Muliadi, seorang PKL tengah berjualan di depan SPBU Lembang Majene
Majene, mandarnews.com – Aliansi Pedagang Kaki Lima (PK5) menduga adanya praktek pungutan liar (pungli) yang kerap dilakukan Pemerintah Kabupaten (Pemkab) Majene terhadap PKL.
Abdul Rahman atau yang lebih akrab disapa Maman selaku Jenderal Lapangan Aksi PK5 menyatakan, retribusi Rp2000 per hari itu diduga pungli karena karcis yang digunakan atau karcis retribusi pasar itulah yang menjadi dasar acuannya.
“Sebab, Perda yg menjadi dasar retribusi itu adalah Perda No.15 Tahun 2011 tentang Retribusi Pasar yang tidak seharusnya diperuntukkan kepada PKL,” ujar Maman di Sekretariat IM3, Minggu (10/3/2019).
Ia menjelaskan, dalam Pasal 1 ayat 7 disebutkan bahwa defenisi pasar adalah tempat yang diberi batas tertentu dan
terdiri atas halaman/pelataran, bangunan berbentuk los, kios, serta bentuk lainnya yang dikelola oleh Pemerintah Daerah dan disediakan khusus untuk pedagang.
“Sedangkan tempat PKL berdagang tersebut bukanlah pasar yang sesuai dengan defenisi dalam Perda,” kata Maman.

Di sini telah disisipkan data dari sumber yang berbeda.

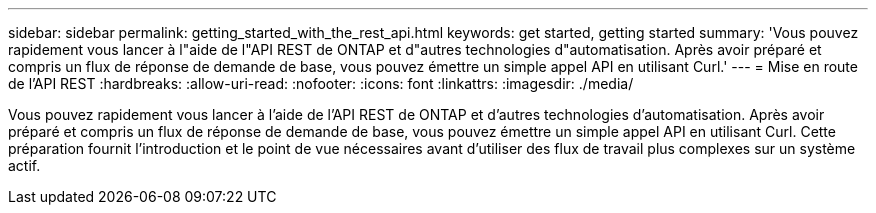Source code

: ---
sidebar: sidebar 
permalink: getting_started_with_the_rest_api.html 
keywords: get started, getting started 
summary: 'Vous pouvez rapidement vous lancer à l"aide de l"API REST de ONTAP et d"autres technologies d"automatisation. Après avoir préparé et compris un flux de réponse de demande de base, vous pouvez émettre un simple appel API en utilisant Curl.' 
---
= Mise en route de l'API REST
:hardbreaks:
:allow-uri-read: 
:nofooter: 
:icons: font
:linkattrs: 
:imagesdir: ./media/


[role="lead"]
Vous pouvez rapidement vous lancer à l'aide de l'API REST de ONTAP et d'autres technologies d'automatisation. Après avoir préparé et compris un flux de réponse de demande de base, vous pouvez émettre un simple appel API en utilisant Curl. Cette préparation fournit l'introduction et le point de vue nécessaires avant d'utiliser des flux de travail plus complexes sur un système actif.
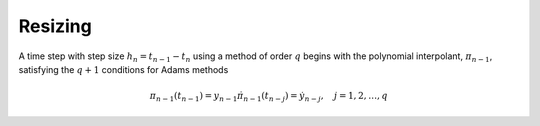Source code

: ..
   Author(s): David J. Gardner @ LLNL
   -----------------------------------------------------------------------------
   SUNDIALS Copyright Start
   Copyright (c) 2002-2024, Lawrence Livermore National Security
   and Southern Methodist University.
   All rights reserved.

   See the top-level LICENSE and NOTICE files for details.

   SPDX-License-Identifier: BSD-3-Clause
   SUNDIALS Copyright End
   -----------------------------------------------------------------------------

.. _CVODE.Alg.Resizing:

Resizing
--------

A time step with step size :math:`h_n = t_{n-1} - t_{n}` using a method of order
:math:`q` begins with the polynomial interpolant, :math:`\pi_{n-1}`, satisfying
the :math:`q + 1` conditions for Adams methods

.. math::

   \pi_{n-1}(t_{n-1}) = y_{n-1}
   \dot{\pi}_{n-1}(t_{n-j}) = \dot{y}_{n-j}, \quad j = 1,2,\ldots,q
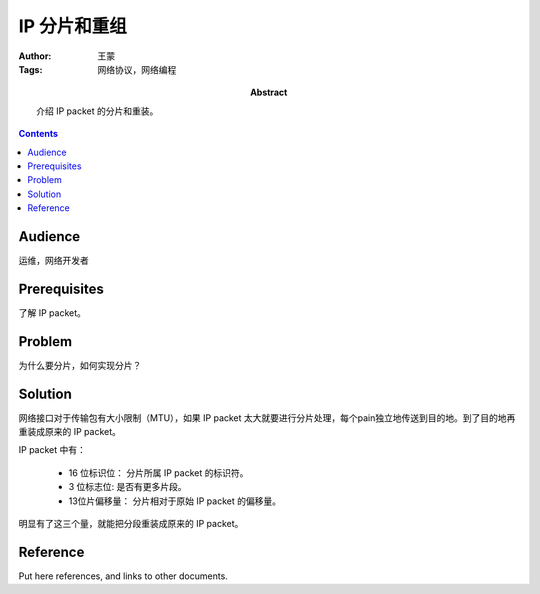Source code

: =============
IP 分片和重组
=============

:Author: 王蒙
:Tags: 网络协议，网络编程

:abstract:

    介绍 IP packet 的分片和重装。

.. contents::

Audience
========

运维，网络开发者

Prerequisites
=============

了解 IP packet。


Problem
=======

为什么要分片，如何实现分片？


Solution
========

网络接口对于传输包有大小限制（MTU），如果 IP packet 太大就要进行分片处理，每个pain独立地传送到目的地。到了目的地再重装成原来的
IP packet。

IP packet 中有：

    - 16 位标识位： 分片所属 IP packet 的标识符。
    - 3 位标志位: 是否有更多片段。
    - 13位片偏移量： 分片相对于原始 IP packet 的偏移量。

明显有了这三个量，就能把分段重装成原来的 IP packet。


Reference
=========

Put here references, and links to other documents.
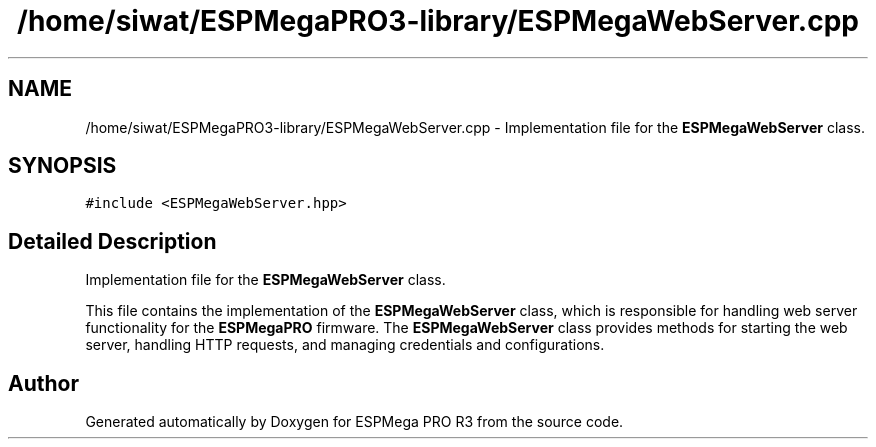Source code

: .TH "/home/siwat/ESPMegaPRO3-library/ESPMegaWebServer.cpp" 3 "Tue Jan 9 2024" "ESPMega PRO R3" \" -*- nroff -*-
.ad l
.nh
.SH NAME
/home/siwat/ESPMegaPRO3-library/ESPMegaWebServer.cpp \- Implementation file for the \fBESPMegaWebServer\fP class\&.  

.SH SYNOPSIS
.br
.PP
\fC#include <ESPMegaWebServer\&.hpp>\fP
.br

.SH "Detailed Description"
.PP 
Implementation file for the \fBESPMegaWebServer\fP class\&. 

This file contains the implementation of the \fBESPMegaWebServer\fP class, which is responsible for handling web server functionality for the \fBESPMegaPRO\fP firmware\&. The \fBESPMegaWebServer\fP class provides methods for starting the web server, handling HTTP requests, and managing credentials and configurations\&. 
.SH "Author"
.PP 
Generated automatically by Doxygen for ESPMega PRO R3 from the source code\&.
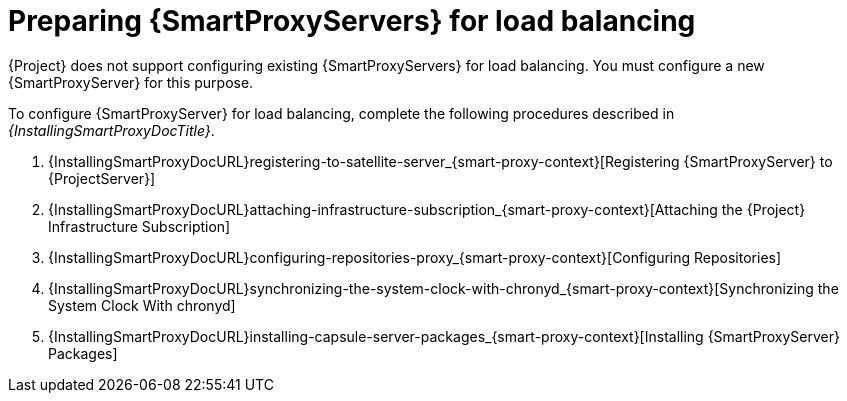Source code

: [id="preparing-{smart-proxy-context}-servers-for-load-balancing_{context}"]
= Preparing {SmartProxyServers} for load balancing

{Project} does not support configuring existing {SmartProxyServers} for load balancing.
You must configure a new {SmartProxyServer} for this purpose.

ifdef::orcharhino[]
You can find a list of requirements for {SmartProxyServer} in xref:sources/installation_and_maintenance/installing_orcharhino_proxy.adoc[_{InstallingSmartProxyDocTitle}_].
endif::[]

ifndef::orcharhino[]
To configure {SmartProxyServer} for load balancing, complete the following procedures described in _{InstallingSmartProxyDocTitle}_.

. {InstallingSmartProxyDocURL}registering-to-satellite-server_{smart-proxy-context}[Registering {SmartProxyServer} to {ProjectServer}]
. {InstallingSmartProxyDocURL}attaching-infrastructure-subscription_{smart-proxy-context}[Attaching the {Project} Infrastructure Subscription]
. {InstallingSmartProxyDocURL}configuring-repositories-proxy_{smart-proxy-context}[Configuring Repositories]
. {InstallingSmartProxyDocURL}synchronizing-the-system-clock-with-chronyd_{smart-proxy-context}[Synchronizing the System Clock With chronyd]
. {InstallingSmartProxyDocURL}installing-capsule-server-packages_{smart-proxy-context}[Installing {SmartProxyServer} Packages]
endif::[]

Ia menduga, jika potensi pungli selama kurun waktu 4 tahun terakhir kepada pedagang diakumulasi, kemungkinan jumlah retribusi ilegal sudah sangat banyak.
Hal tersebut dibenarkan oleh Muliadi, salah seorang PKL di depan SPBU Lembang Majene yang mengaku taat bayar retribusi tiap malam selama berjualan.
“Saya tidak tahu persis aturan retribusi yang sebenarnya, soalnya saya tidak mau pusing. Makanya saya taat membayar, yang penting saya aman berjualan di sini,” tukas Muliadi.
Ia menerangkan, semenjak adanya aksi penolakan penggusuran oleh PK5 pada 2 Maret lalu, retribusi kini dihentikan sampai sekarang.
“Saya belum tahu apakah retribusi akan kembali diberlakukan atau tidak,” tutur Muliadi.
Aliansi PK5 berharap, kepolisian ataupun kejaksaan selaku penegak hukum menuntaskan kasus dugaan pungli yang diterapkan oleh Pemda Majene.